▶ _Selected excerpt_:
BEGIN

# Spec V Rim Look-a-Like Thread



## sentravis (Jul 7, 2002)

Ok for the last couple of years i have searched and looked for a rim that is close to what the spec V rim looks like.. i LOVE the look of the spec V 5 star and would get it.. only problem is i have a B14 not a B15.... SE-L 
i know that the lug spacing is different and the b13/14's have a different one of their own.. then i thought.. well.. why not get spacers that convert from the what ever my lug nut spacing is to what ever the b15 is.. (im sure it will be mentioned later in this thread) 
well.. here is what i came up with so far.. and maybe you guys can help me out and help me find the BEST immitation of the spec V 17" rim....

here is the Katana inspire rim.. not sure how much these rims weigh in at either.. 









there is also the Focal F5's i beleive is the rim.. those kinda resemble the spec V rim.. but.. it has slanted holes in it.. ill see if i can find the pic of it.. 

there are many other rims that are 5 stars.. but the shape im lookin for.. is instead of most 5 stars that have the bigger end towards the lug nuts.. and then gets smaller towards the lip.. the spec V as you all know has the larger end of the star towards the lip and gets smaller and curves inward a little bit near the lug nuts..
so any ideas.... ????
Travis


----------



## dry (Oct 21, 2002)

mille miglia make a good Spec V look alike rim, I'll find a pic in a minute.

*edit* here ya go


----------



## sentravis (Jul 7, 2002)

yeah that was another that i noticed.. and that was the closest i think.. but i dont think they made a bolt pattern to fit the b14 did they? Travis


----------



## go4broke44 (Jan 14, 2003)

i believe we have 4x100 for the B14's
look for that size, when browsing rims


----------



## dry (Oct 21, 2002)

they are 4x100, I dunno what offset, but they are probably expensive anyway.


----------



## sentravis (Jul 7, 2002)

so did we just give up? lol i havnt.. i still want to find the best lookin, fitting rims.. Thanks so far.. Travis


----------



## sentravis (Jul 7, 2002)

so do they make spacers that fit our fitment.. and if so.. do they make them so that they would go from our 4 lug .. to a different size lug fitment? Travis


----------

END

▶ _What the task asks_:
List every rim the Spec V rim thread names as a possible look-alike for the Spec V rim.

▶ _Material supplied_:
BEGIN

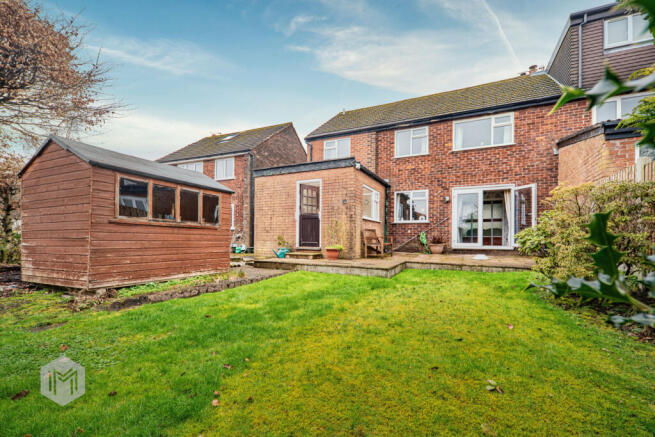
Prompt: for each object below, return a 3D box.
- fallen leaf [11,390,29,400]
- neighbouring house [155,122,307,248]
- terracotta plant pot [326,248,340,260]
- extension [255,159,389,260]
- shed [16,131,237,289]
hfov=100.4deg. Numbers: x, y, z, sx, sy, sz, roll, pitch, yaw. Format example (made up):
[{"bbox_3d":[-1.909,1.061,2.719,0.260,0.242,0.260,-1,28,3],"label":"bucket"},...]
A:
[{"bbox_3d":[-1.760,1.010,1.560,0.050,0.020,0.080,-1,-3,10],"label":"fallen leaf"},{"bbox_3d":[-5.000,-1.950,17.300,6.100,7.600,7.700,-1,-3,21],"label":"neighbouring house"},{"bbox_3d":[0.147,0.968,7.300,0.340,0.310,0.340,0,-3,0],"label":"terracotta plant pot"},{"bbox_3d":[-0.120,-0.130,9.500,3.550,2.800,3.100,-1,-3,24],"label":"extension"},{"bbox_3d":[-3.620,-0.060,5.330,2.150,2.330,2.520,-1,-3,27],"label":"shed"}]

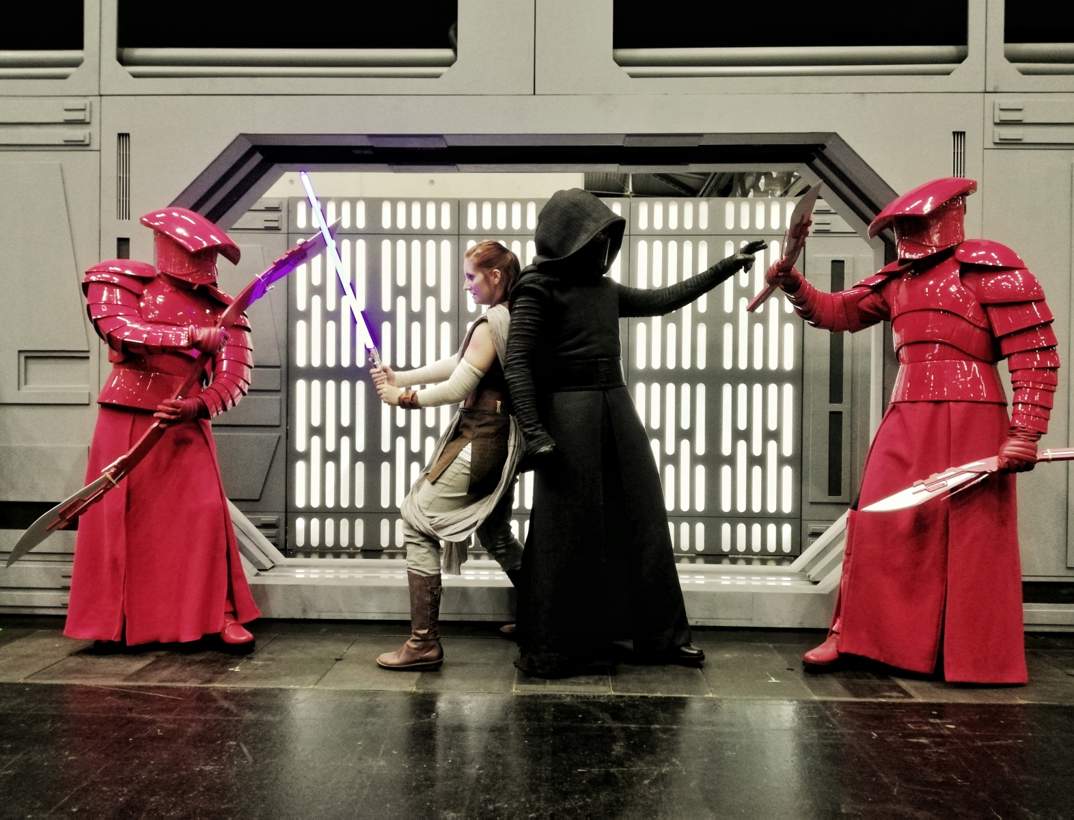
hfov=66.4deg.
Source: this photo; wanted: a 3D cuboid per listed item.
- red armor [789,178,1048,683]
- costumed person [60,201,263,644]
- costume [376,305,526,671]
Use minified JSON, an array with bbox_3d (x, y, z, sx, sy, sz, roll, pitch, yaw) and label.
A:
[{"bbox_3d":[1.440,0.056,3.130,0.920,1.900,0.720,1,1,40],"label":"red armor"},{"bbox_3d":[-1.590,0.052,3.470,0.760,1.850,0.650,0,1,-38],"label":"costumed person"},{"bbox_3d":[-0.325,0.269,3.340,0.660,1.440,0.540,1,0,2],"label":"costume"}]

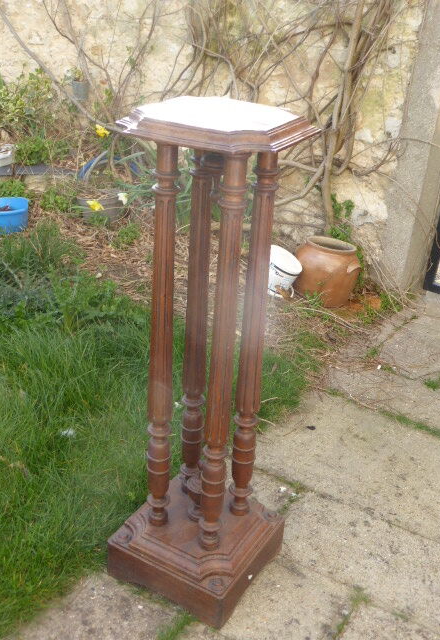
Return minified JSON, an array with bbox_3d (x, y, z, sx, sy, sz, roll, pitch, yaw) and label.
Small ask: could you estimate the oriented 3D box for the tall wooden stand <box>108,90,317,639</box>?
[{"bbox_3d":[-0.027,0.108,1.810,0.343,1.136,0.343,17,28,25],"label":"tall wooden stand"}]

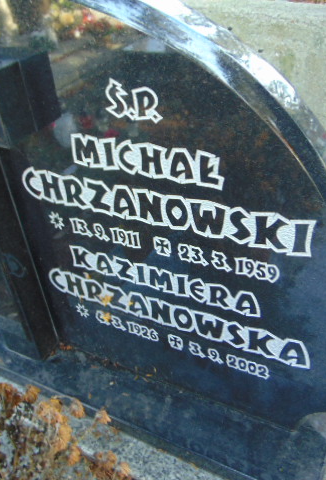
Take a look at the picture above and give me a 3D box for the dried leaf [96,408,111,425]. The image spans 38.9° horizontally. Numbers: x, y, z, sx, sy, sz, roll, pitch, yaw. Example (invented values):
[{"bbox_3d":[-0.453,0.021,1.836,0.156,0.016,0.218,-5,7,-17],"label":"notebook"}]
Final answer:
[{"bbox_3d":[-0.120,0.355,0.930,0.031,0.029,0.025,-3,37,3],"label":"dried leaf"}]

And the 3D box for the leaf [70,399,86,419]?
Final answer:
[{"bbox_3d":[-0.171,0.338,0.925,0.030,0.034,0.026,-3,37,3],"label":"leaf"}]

END
BEGIN

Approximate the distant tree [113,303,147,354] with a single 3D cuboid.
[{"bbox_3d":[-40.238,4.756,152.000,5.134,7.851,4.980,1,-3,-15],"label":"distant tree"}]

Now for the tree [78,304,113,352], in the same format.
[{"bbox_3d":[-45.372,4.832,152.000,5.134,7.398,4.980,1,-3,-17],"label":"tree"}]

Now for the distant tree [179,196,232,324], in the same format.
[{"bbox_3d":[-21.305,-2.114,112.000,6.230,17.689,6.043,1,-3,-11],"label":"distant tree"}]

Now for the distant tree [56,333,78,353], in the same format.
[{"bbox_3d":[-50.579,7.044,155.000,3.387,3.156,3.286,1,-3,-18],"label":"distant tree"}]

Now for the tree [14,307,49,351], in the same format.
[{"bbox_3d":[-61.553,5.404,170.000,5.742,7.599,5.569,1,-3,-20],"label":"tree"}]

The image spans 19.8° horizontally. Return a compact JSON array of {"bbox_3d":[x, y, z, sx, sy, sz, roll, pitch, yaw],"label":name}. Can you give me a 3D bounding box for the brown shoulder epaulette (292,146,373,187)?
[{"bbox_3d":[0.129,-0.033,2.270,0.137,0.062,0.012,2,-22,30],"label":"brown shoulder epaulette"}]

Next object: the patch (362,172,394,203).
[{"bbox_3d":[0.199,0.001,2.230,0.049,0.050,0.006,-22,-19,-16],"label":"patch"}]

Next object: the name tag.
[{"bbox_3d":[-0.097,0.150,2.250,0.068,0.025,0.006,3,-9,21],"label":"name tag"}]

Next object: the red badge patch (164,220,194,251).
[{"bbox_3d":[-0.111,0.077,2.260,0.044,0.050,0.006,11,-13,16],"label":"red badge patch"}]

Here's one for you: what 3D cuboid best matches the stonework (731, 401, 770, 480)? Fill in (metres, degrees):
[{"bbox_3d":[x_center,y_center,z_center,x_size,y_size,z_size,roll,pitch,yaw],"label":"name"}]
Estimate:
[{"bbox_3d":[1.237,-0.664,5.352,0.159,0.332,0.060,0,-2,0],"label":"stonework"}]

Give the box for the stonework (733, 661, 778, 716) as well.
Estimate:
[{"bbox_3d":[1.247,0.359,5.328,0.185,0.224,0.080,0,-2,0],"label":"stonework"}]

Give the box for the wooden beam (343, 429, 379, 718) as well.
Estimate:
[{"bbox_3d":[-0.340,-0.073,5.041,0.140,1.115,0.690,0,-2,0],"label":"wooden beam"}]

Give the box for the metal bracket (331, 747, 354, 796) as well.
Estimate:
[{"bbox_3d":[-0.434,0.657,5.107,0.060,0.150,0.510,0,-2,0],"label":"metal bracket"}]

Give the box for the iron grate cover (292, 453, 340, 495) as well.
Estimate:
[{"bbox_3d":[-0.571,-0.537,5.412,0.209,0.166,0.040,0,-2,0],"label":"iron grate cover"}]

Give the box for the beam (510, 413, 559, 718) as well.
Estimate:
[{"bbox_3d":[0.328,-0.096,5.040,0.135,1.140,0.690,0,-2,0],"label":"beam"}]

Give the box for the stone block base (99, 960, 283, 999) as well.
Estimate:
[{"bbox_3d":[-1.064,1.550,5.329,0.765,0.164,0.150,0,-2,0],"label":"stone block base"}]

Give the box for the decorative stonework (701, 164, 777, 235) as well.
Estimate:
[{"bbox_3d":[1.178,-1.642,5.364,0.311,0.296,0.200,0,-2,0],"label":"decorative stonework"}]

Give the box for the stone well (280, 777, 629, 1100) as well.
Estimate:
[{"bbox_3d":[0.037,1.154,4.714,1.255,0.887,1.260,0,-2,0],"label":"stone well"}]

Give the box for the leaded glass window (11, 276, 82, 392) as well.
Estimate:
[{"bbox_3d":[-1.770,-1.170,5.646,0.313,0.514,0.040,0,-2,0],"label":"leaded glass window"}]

END

▶ _Answer to the exercise_:
Katana Inspire
Focal F5
Mille Miglia